Die Konstanz der Lichtgeschwindigkeit ist die physikalische Form dieser zweiten Forderung. Durch empirische Beobachtung hatten die Physiker sie entdeckt; aber als Einstein sie in seiner berühmten ersten Abhandlung[5] zur Grundlage seiner speziellen Relativitätstheorie machte, konnte er ihre Bedeutung schon in viel tieferem Zusammenhange zeigen.
Einstein ging davon aus, daß man, um in einem gewählten Koordinatensystem an jedem Punkt die synchrone Zeit zu definieren, einen mit bestimmter Geschwindigkeit sich ausbreitenden physikalischen Vorgang braucht, der Uhren an verschiedenen Punkten zu vergleichen gestattet. Über den Bewegungszustand dieses Vorgangs gegen das Koordinatensystem muß man dann eine Hypothese machen; von dieser Hypothese hängt die Zeit des Koordinatensystems und die Gleichzeitigkeit an getrennten Punkten ab. Darum ist es unmöglich, diesen Bewegungszustand zu bestimmen; denn für die Bestimmung müßte eine Zeitdefinition vorausgesetzt sein. Alle Experimente darüber würden nur lehren, welche Zeitdefinition man angewandt hat, oder sie würden zu Widersprüchen mit den Konsequenzen der Hypothese führen, also eine negative Auswahl treffen. In jeder „Koordinatenzeit“ ist daher eine gewisse Willkür enthalten. Man reduziert diese Willkür auf ein Minimum, wenn man die Ausbreitungsgeschwindigkeit des Vorgangs als konstant, von der Richtung unabhängig und gleich für alle Koordinatensysteme ansetzt.
Es ist keineswegs gesagt, daß diese einfachste Annahme auch physikalisch zulässig ist. Sie führt z. B., wenn man an der zeitlichen Nichtumkehrbarkeit der kausalen Abläufe festhält (Prinzip der irreversiblen Kausalität), in ihren Konsequenzen dazu, daß es keine größere Geschwindigkeit als die ausgewählte gibt; und mindestens muß man deshalb unter allen bekannten Geschwindigkeiten die größte auswählen, wenn sie zur Zeitdefinition geeignet sein soll.
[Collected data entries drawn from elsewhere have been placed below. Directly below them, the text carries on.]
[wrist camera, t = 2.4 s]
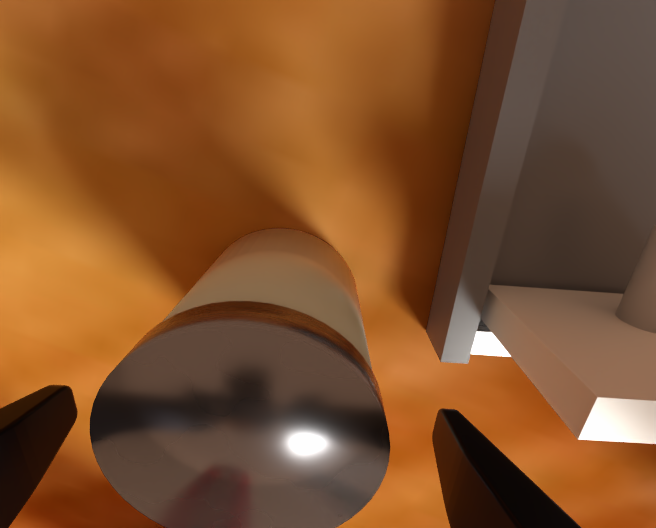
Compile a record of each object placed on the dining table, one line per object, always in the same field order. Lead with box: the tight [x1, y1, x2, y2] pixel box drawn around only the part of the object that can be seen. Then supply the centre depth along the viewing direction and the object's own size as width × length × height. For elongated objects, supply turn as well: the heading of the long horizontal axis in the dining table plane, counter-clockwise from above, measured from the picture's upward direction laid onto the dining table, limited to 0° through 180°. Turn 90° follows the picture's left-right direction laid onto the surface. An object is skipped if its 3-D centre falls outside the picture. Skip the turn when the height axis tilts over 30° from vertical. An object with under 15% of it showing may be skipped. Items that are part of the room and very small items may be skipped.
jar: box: [90, 228, 390, 528], centre depth 10 cm, size 6×6×7 cm
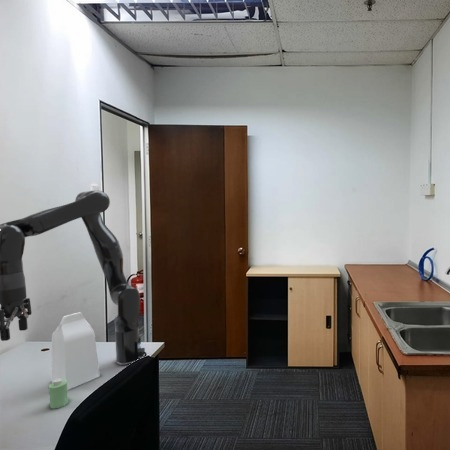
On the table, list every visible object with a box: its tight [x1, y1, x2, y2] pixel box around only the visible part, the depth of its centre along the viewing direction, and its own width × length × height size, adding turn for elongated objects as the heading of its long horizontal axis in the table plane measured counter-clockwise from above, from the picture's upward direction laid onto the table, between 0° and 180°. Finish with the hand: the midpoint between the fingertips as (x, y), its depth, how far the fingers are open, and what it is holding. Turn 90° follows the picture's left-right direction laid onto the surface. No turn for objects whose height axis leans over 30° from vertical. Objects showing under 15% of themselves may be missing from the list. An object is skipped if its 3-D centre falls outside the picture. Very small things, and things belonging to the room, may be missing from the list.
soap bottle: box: [48, 378, 69, 409], centre depth 115 cm, size 5×5×8 cm
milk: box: [51, 311, 101, 391], centre depth 130 cm, size 12×12×26 cm
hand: (15, 334), depth 110 cm, fingers open, 8 cm apart
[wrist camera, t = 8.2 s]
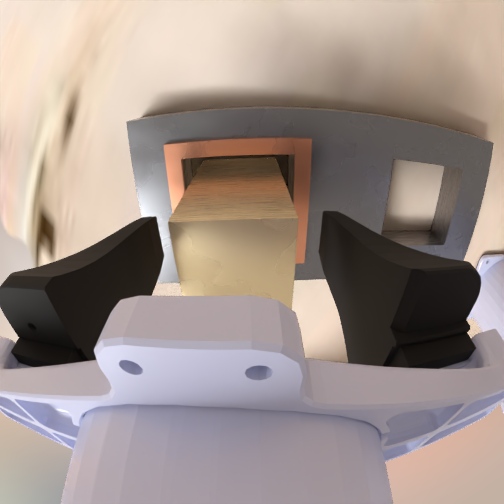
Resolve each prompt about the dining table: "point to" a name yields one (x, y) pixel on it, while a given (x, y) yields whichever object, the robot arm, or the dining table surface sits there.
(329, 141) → the socket rail
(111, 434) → the robot arm
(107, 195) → the dining table surface
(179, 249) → the brass peg
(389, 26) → the dining table surface
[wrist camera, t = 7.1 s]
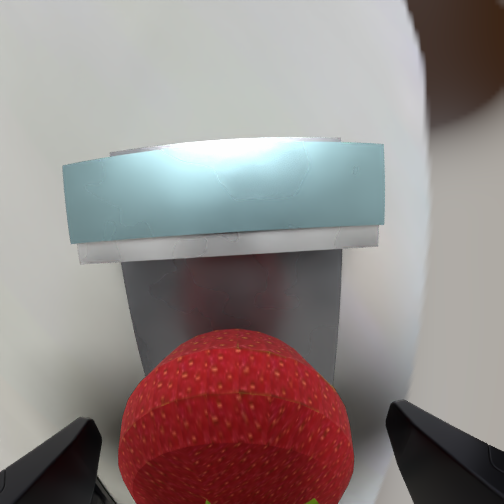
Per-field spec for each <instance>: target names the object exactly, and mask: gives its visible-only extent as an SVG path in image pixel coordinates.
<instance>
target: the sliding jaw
mask: <svg viewBox="0 0 504 504" xmlns="http://www.w3.org/2000/svg"><path fill="white" fill-rule="evenodd" d="M63 181H64V193H65V203H66V212H67V220H68V228H69V235H70V242H71V244H76V243H77V249H78V255H79V260H80V264H94V263H111V262H129V261H146V260H163V259H179V258H196V257H213V256H230V255H246V254H263V253H279V252H296V251H312V250H328V249H344V248H360V247H376V246H378V235H379V225H384V212H385V172H384V144H373V143H352V142H255V143H234V144H218V145H205V146H193V147H182V148H173V149H164V150H155V151H147V152H140V153H132V154H125V155H119V156H112V157H106V158H100V159H95V160H89V161H83V162H78V163H73V164H68V165H63Z"/></svg>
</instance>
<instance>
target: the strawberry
mask: <svg viewBox="0 0 504 504" xmlns="http://www.w3.org/2000/svg"><path fill="white" fill-rule="evenodd" d="M118 465H119V469H120V472H121V475H122V478H123V481H124V483H125V485H126V486H127V488H128V490H129V492H130V494H131V495H132V497H133V499H134V500H135V502H136V504H338V502H339V500H340V499H341V497H342V495H343V493H344V492H345V490H346V488H347V486H348V484H349V482H350V479H351V476H352V474H353V467H354V452H353V444H352V437H351V430H350V423H349V419H348V415H347V411H346V408H345V405H344V403H343V402H342V400H341V398H340V397H339V395H338V393H337V392H336V390H335V388H333V387H332V386H331V385H330V384H329V383H328V382H327V381H326V380H325V379H324V378H323V377H322V376H321V375H320V374H319V373H318V372H317V371H316V370H315V369H314V368H313V367H312V366H311V365H310V364H309V363H308V362H307V361H306V360H305V359H304V358H303V357H302V356H301V355H300V354H299V353H298V352H297V351H296V350H295V349H294V348H292V347H291V346H289V345H287V344H286V343H284V342H283V341H281V340H279V339H278V338H275V337H272V336H270V335H267V334H264V333H261V332H258V331H251V330H244V329H225V330H215V331H212V332H208V333H205V334H201V335H197V336H195V337H194V338H192V339H190V340H188V341H186V342H184V343H182V344H180V345H179V346H178V347H177V348H176V349H175V350H174V351H172V352H171V353H170V354H169V355H168V356H167V357H166V358H165V359H164V360H163V361H162V362H160V363H159V364H158V365H157V366H156V367H155V368H154V369H153V370H152V371H151V372H150V373H149V374H148V375H147V376H146V377H145V378H144V379H143V380H142V381H141V382H140V383H139V384H138V386H137V387H136V389H135V390H134V392H133V393H132V394H131V396H130V397H129V399H128V401H127V404H126V408H125V411H124V414H123V418H122V425H121V433H120V441H119V449H118Z"/></svg>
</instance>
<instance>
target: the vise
mask: <svg viewBox="0 0 504 504" xmlns="http://www.w3.org/2000/svg"><path fill="white" fill-rule="evenodd" d="M255 142H341V138H328V137H274V138H245V139H227V140H212V141H200V142H188V143H178V144H169V145H160V146H152V147H145V148H137V149H130V150H124V151H117V152H111V153H110V157H112V156H119V155H125V154H132V153H140V152H147V151H155V150H164V149H173V148H182V147H193V146H205V145H218V144H234V143H255ZM121 265H122V271H123V277H124V283H125V288H126V294H127V299H128V304H129V309H130V314H131V319H132V323H133V328H134V332H135V337H136V341H137V345H138V349H139V353H140V357H141V361H142V365H143V369H144V372H145V376H147V375H148V374H149V373H150V372H151V371H152V370H153V369H154V368H155V367H156V366H157V365H158V364H159V363H160V362H162V361H163V360H164V359H165V358H166V357H167V356H168V355H169V354H170V353H171V352H172V351H174V350H175V349H176V348H177V347H178V346H179V345H180V344H182V343H184V342H186V341H188V340H190V339H192V338H194V337H195V336H197V335H201V334H205V333H208V332H212V331H215V330H225V329H244V330H251V331H258V332H261V333H264V334H267V335H270V336H272V337H275V338H278V339H279V340H281V341H283V342H284V343H286V344H287V345H289V346H291V347H292V348H294V349H295V350H296V351H297V352H298V353H299V354H300V355H301V356H302V357H303V358H304V359H305V360H306V361H307V362H308V363H309V364H310V365H311V366H312V367H313V368H314V369H315V370H316V371H317V372H318V373H319V374H320V375H321V376H322V377H323V378H324V379H325V380H326V381H327V382H328V383H329V384H330V385H331V386H332V387H333V378H334V369H335V359H336V348H337V337H338V324H339V310H340V292H341V270H342V249H328V250H312V251H296V252H279V253H263V254H246V255H230V256H213V257H196V258H179V259H163V260H146V261H129V262H121Z"/></svg>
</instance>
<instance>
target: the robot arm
mask: <svg viewBox="0 0 504 504" xmlns="http://www.w3.org/2000/svg"><path fill="white" fill-rule="evenodd" d="M386 429H387V432H388V435H389V438H390V442H391V445H392V448H393V452H394V455H395V458H396V461H397V465H398V467H399V470H400V472H401V474H402V477H403V479H404V481H405V483H406V486H407V488H408V491H409V493H410V495H411V498H412V500H413V502H414V504H504V451H501V450H499V449H497V448H495V447H493V446H491V445H488V444H487V443H485V442H483V441H481V440H479V439H477V438H475V437H473V436H471V435H469V434H467V433H465V432H463V431H461V430H460V429H458V428H455V427H454V426H452V425H450V424H448V423H446V422H444V421H442V420H441V419H439V418H437V417H435V416H433V415H431V414H429V413H428V412H426V411H424V410H422V409H420V408H419V407H417V406H415V405H413V404H411V403H410V402H408V401H406V400H398V401H395V402H392V403H391V405H390V408H389V411H388V414H387V418H386ZM101 445H102V437H101V434H100V432H99V430H98V428H97V426H96V424H95V422H94V420H93V419H92V418H87V417H79V418H78V419H76V420H75V421H73V422H72V423H71V424H69V425H68V426H66V427H65V428H64V429H62V430H61V431H59V432H58V433H56V434H55V435H54V436H52V437H51V438H49V439H48V440H46V441H45V442H44V443H42V444H41V445H39V446H38V447H36V448H35V449H33V450H32V451H31V452H29V453H28V454H26V455H25V456H23V457H22V458H20V459H19V460H17V461H16V462H14V463H13V464H11V465H10V466H8V467H7V468H6V470H5V469H4V470H2V471H1V472H0V504H115V503H114V502H113V501H112V499H111V498H110V496H109V495H108V494H107V492H106V491H105V490H104V488H103V487H102V485H101V484H100V483H99V481H98V480H97V478H96V477H97V470H98V463H99V457H100V451H101Z"/></svg>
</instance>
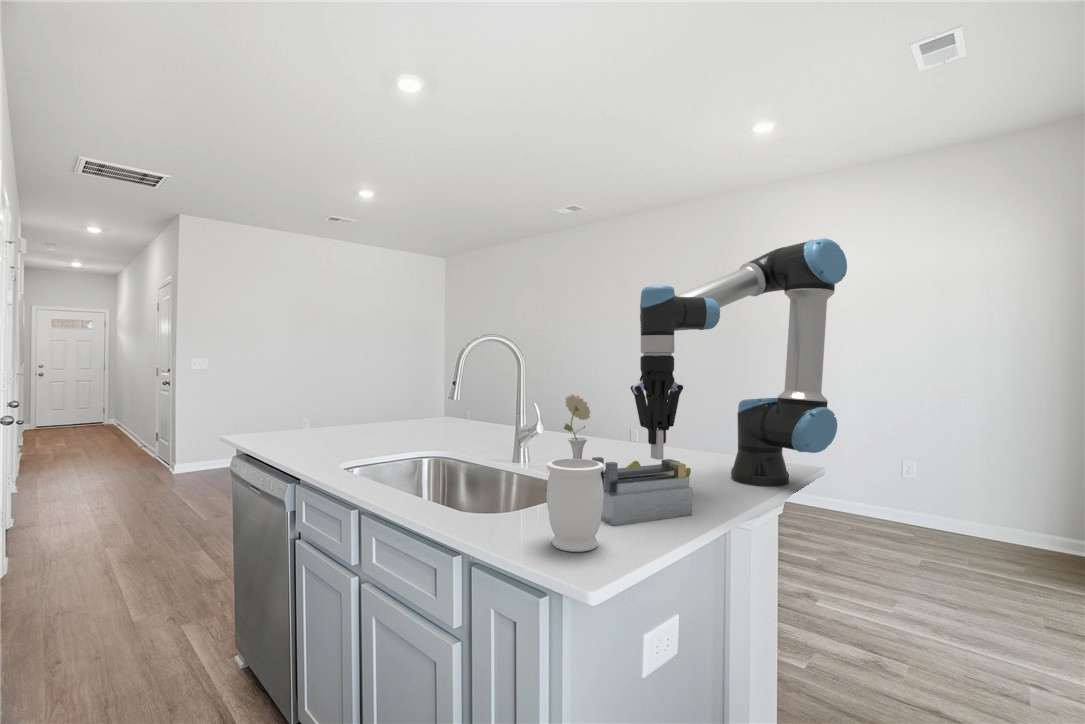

Darum war die Lichtgeschwindigkeit geeignet, die Rolle dieser ausgezeichneten Geschwindigkeit zu übernehmen. Es mußte dann noch festgestellt werden, ob die durch diese Geschwindigkeit definierte Zeit zusammenfällt mit der bisher durch die mechanischen Gesetze der Himmelskörper definierten Zeit, d. h. ob nicht die in ihrer Einfachheit sicherlich tiefe Gesetze darstellenden Formeln der Mechanik auf die Existenz einer noch größeren unbekannten Geschwindigkeit hindeuteten. Als Entscheidung darüber konnte der Michelsonsche Versuch betrachtet werden, der die Konstanz der Lichtgeschwindigkeit für alle Systeme bewiesen hatte. Trotzdem blieb es noch offen, ob nicht eines Tages Erfahrungen auftauchen würden, die eine so einfache Annahme als Grundlage der Zeitdefinition wie die Konstanz einer Geschwindigkeit unmöglich machten. Diese Erfahrungen sind in der Tat aufgetaucht, allerdings erst nachdem die theoretische Überlegung bereits die spezielle Relativitätstheorie wieder aufgegeben hatte: die bei der letzten Sonnenfinsternis beobachtete Lichtablenkung durch das Gravitationsfeld der Sonne ist ein Beweis dafür, daß die genannte einfachste Zeitdefinition allgemein nicht durchführbar ist. Die spezielle Relativitätstheorie wurde damit auf den Spezialfall eines homogenen Gravitationsfeldes zurückgeführt.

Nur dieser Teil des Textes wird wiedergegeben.